Expatica news

In Putin’s shadow, Lithuania calls for EU-Belarus rethink

With Vladimir Putin set to regain the Russian presidency Sunday, Lithuanian counterpart Dalia Grybauskaite warned EU partners that moves to boost economic sanctions against Belarus will only extend Moscow’s influence.

A European Union summit on Friday saw leaders give a cautious go-ahead for “further measures” in a 17-year battle with Belarus, days after the EU published the names of 21 more judges, prosecutors and police officials hit with EU asset freezes and travel bans.

Belarus ordered out EU and Polish envoys in response to the latest round of sanctions targeting individuals involved in state repression — an unusual diplomatic flashpoint that prompted the recall by Brussels of all remaining EU ambassadors.

A former Communist party member educated in Russia but who beat off pro-Moscow rivals to win office in 2009, Grybauskaite maintains the drive for “deeper economic sanctions” on a country seen as a bulwark of a new Russian trade imperialism risks backfiring badly.

“Politically and economically, it pushes Belarus towards Russia and out of Western dependency or any kind of Western influence at all,” Grybauskaite told AFP in her summit suite.

A frequently outspoken voice who notably gave former British premier Tony Blair a public dressing-down as EU budget commissioner in 2006, Grybauskaite says sanctions are having very little impact on President Alexander Lukashenko, in power since 1994.

And with only “lower-level” officials left to be targeted under the standard measures, she argued that the step-change demanded by emerging EU power Poland will only leave the people of Belarus “isolated” and hit neighbouring cross-border business.

“Talking about sanctions is politically very fashionable, but the results mainly affect the people,” she said.

“We see how much Belarus has been driven out from Western values, and how much it has been pushed towards Russian influence,” hinting that others will follow.

“This is painful as neighbours,” she underlined.

A haven for Belarus exiles — the two capital cities, Vilnius and Minsk, are less than 200 kilometres (125 miles) apart — Lithuania is right on the faultline between Brussels and Moscow spheres of influence.

Bordering the increasingly militarised Russian port enclave of Kaliningrad, which nestles between Lithuania and Poland on the Baltic Sea, few feel the shifting centres of geo-political gravity more keenly than this country of three million.

Putin, likely to win Sunday’s presidential election in Russia, has said Moscow opposes all sanctions on Belarus “because they lead to intervention… as in the tragic cases of Libya and Iraq.”

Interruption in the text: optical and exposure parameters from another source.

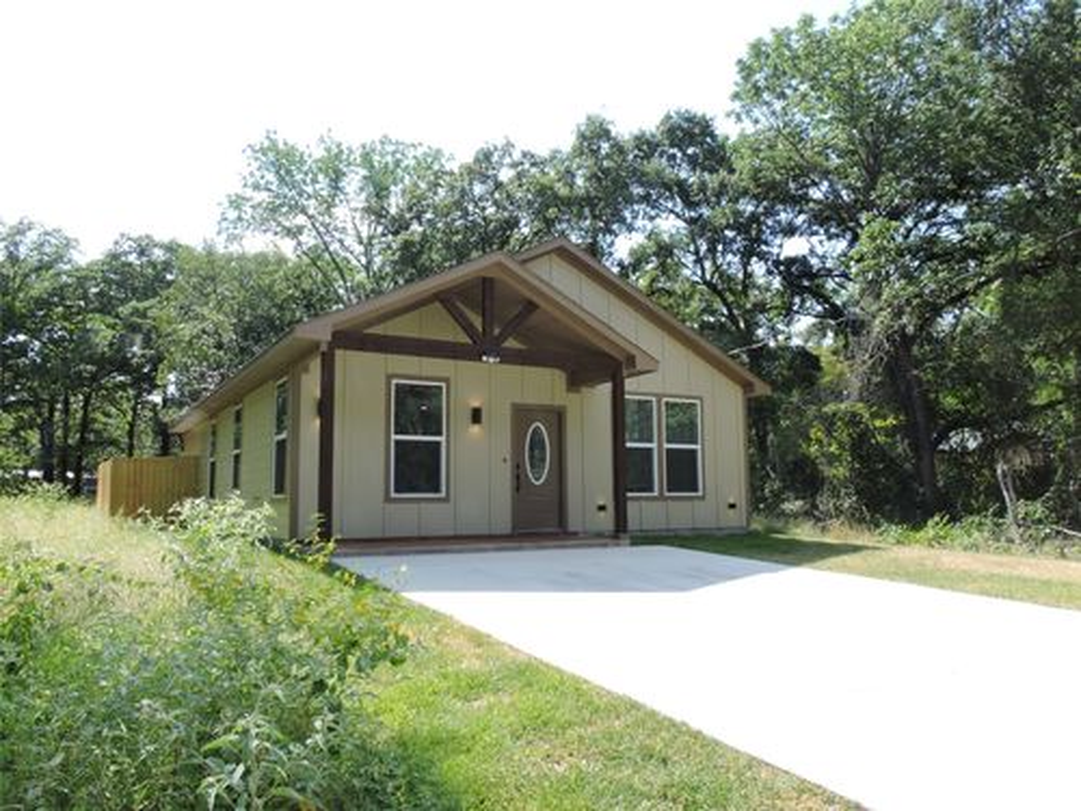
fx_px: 749
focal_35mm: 24
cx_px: 540
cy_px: 406
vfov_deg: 56.8
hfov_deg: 71.6
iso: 100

The Russian leader is meanwhile said to have taken it as a personal affront when Lithuania became the first Soviet republic to declare independence in 1990, and Lithuania has much work to complete to end total energy dependence on Russian giant Gazprom, which pipes in gas via Belarus.

Grybauskaite also faces a mish-mash of pro-Russian political strands and parties that spring up periodically.

She is fighting to achieve a better deal for countries just to the EU’s east at a special regional summit set for next year, when Lithuania will be in the EU chair.

The reason, as ever, is Russia — which retains the power well beyond its modern borders to turn gas taps on and off, or shut down whole towns commanded by industrial behemoths.

As another Lithuanian official who could not be identified pointed out: “It takes years to get into the EU club even when you get the go-ahead for negotiations — whereas when Russia says ‘come into our customs union,’ it happens the very next day.”

Last November the leaders of Russia, Belarus and energy-rich Kazakhstan signed, in the Kremlin, a declaration vowing to create a full EU-style “Eurasian economic union” by 2015.